= VM reactor =

Russian nuclear pressurized water reactors

The VM reactor (Russian: реактор ВМ) is type of various series of nuclear pressurized water reactors (PWR). They were used singly or in pairs to power the Soviet Navy's submarines.

It was developed by NIKIET.

In December 2025, it was reported that a ship called the MV Ursa Major that sank near Spain in 2024 was carrying two VM-4SG reactors intended for North Korea. North Korea has claimed to be completing a nuclear submarine.

== Series ==
- The VM-A reactor was the nuclear fission reactor used in pairs to power the Soviet Navy's Project 658 and 701, Project 659 and 675, and Project 627 Кит first-generation submarines.
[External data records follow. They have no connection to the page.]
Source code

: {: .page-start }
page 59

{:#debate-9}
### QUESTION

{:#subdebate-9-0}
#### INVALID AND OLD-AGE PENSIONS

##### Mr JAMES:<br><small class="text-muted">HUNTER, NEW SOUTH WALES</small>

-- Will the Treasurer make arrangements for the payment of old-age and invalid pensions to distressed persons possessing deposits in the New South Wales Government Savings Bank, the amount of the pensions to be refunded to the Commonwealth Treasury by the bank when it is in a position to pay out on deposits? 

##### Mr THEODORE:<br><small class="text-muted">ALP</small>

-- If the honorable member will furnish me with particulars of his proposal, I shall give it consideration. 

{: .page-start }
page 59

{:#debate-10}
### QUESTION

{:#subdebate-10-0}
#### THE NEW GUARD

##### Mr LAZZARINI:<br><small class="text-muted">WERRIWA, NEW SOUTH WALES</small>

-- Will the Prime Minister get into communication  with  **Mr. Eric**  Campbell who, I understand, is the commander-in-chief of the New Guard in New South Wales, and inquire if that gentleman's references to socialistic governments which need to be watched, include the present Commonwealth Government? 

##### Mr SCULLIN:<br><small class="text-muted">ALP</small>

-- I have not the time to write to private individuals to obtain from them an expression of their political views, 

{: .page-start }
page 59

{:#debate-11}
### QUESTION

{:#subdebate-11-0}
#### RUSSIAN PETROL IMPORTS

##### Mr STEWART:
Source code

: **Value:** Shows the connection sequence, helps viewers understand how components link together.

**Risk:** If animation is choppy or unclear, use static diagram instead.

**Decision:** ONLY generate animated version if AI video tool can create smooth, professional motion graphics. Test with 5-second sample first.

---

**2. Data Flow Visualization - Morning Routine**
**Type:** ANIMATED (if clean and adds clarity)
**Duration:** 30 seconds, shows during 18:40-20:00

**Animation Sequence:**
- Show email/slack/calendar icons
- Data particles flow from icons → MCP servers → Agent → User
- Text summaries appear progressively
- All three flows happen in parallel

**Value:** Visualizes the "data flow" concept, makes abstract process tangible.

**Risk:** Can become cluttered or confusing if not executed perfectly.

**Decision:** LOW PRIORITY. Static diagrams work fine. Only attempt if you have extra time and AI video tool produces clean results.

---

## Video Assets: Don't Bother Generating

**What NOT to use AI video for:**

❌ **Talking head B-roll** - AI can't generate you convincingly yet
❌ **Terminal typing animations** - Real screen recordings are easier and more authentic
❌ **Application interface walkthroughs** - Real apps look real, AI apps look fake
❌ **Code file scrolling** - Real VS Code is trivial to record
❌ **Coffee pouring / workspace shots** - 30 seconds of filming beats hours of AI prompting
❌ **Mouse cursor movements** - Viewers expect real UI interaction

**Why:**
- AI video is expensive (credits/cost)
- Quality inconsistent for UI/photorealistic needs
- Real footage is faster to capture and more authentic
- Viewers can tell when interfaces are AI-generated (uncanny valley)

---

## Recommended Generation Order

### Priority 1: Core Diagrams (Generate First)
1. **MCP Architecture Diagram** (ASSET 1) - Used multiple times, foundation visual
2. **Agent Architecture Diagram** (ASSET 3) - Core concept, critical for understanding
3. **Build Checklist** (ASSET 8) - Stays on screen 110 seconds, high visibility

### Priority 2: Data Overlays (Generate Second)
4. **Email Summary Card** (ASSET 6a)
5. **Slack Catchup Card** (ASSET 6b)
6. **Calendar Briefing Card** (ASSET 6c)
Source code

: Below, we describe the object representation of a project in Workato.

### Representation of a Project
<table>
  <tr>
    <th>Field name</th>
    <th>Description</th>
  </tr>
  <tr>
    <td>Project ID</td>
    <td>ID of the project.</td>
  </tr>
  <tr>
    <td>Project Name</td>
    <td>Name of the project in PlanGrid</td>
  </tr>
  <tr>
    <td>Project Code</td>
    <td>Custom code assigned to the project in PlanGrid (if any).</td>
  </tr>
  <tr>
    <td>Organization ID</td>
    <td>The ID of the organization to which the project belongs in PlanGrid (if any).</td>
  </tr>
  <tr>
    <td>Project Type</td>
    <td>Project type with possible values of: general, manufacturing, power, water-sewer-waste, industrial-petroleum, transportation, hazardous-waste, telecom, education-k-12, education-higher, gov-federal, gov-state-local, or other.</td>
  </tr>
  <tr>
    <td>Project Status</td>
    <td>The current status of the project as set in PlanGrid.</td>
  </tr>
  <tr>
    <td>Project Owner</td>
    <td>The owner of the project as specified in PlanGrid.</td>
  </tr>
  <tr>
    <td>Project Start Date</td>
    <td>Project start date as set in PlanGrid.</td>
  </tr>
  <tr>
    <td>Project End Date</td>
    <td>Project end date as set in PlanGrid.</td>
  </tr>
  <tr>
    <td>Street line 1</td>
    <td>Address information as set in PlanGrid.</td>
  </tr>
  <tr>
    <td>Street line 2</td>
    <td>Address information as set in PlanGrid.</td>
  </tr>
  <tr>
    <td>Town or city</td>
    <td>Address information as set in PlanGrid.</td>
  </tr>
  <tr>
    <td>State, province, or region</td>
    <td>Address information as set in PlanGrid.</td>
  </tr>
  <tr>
It was a pressurized water reactor (PWR), using 21% enriched uranium-235 fuel to produce 70 MW of power. This is the reactor that powered .
- The VM-4 reactor is a nuclear fission reactor using 20% enriched uranium-235 fuel to produce 70–90 MW of power. It is used:
  - singly to power the Project 670 Скат and Чайка-Б submarines
  - in pairs to power the Project 671 Ёрш and Щука, Project 667 Мурена, Кальмар, and Дельфин, and Project 667 Навага, Налим, Груша, and Андромеда second-generation submarines.
- The VM-5 reactor was the nuclear fission reactor used in a pair to power the Soviet Navy's Project 661 Анчар - Anchar second-generation submarine K-222. It was a pressurized water reactor (PWR) using enriched uranium-235 fuel to produce 177 MW of power.